■ **ASSIGNMENT**:
Lines with the word "sống" in them must be copied from the records below.

■ **RECORDS FOR PROCESSING**:
=-=-=

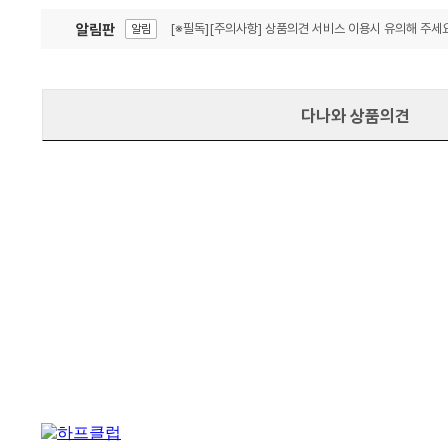
알림판
[※필독][주의사항] 상품의견 서비스 이용시 유의해 주세요
알림
잦은 오류, PC속도 잡자! PC안정화 위해 이건 꼭!
알림
다나와 상품의견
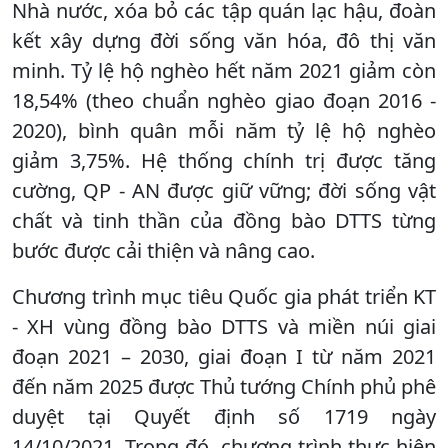
Nhà nước, xóa bỏ các tập quán lạc hậu, đoàn
kết xây dựng đời sống văn hóa, đô thị văn
minh. Tỷ lệ hộ nghèo hết năm 2021 giảm còn
18,54% (theo chuẩn nghèo giao đoạn 2016 -
2020), bình quân mỗi năm tỷ lệ hộ nghèo
giảm 3,75%. Hệ thống chính trị được tăng
cường, QP - AN được giữ vững; đời sống vật
chất và tinh thần của đồng bào DTTS từng
bước được cải thiện và nâng cao.
Chương trình mục tiêu Quốc gia phát triển KT
- XH vùng đồng bào DTTS và miền núi giai
đoạn 2021 – 2030, giai đoạn I từ năm 2021
đến năm 2025 được Thủ tướng Chính phủ phê
duyệt tại Quyết định số 1719 ngày
14/10/2021. Trong đó, chương trình thực hiện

=-=-=

■ **RESPONSE BELOW**:
kết xây dựng đời sống văn hóa, đô thị văn
cường, QP - AN được giữ vững; đời sống vật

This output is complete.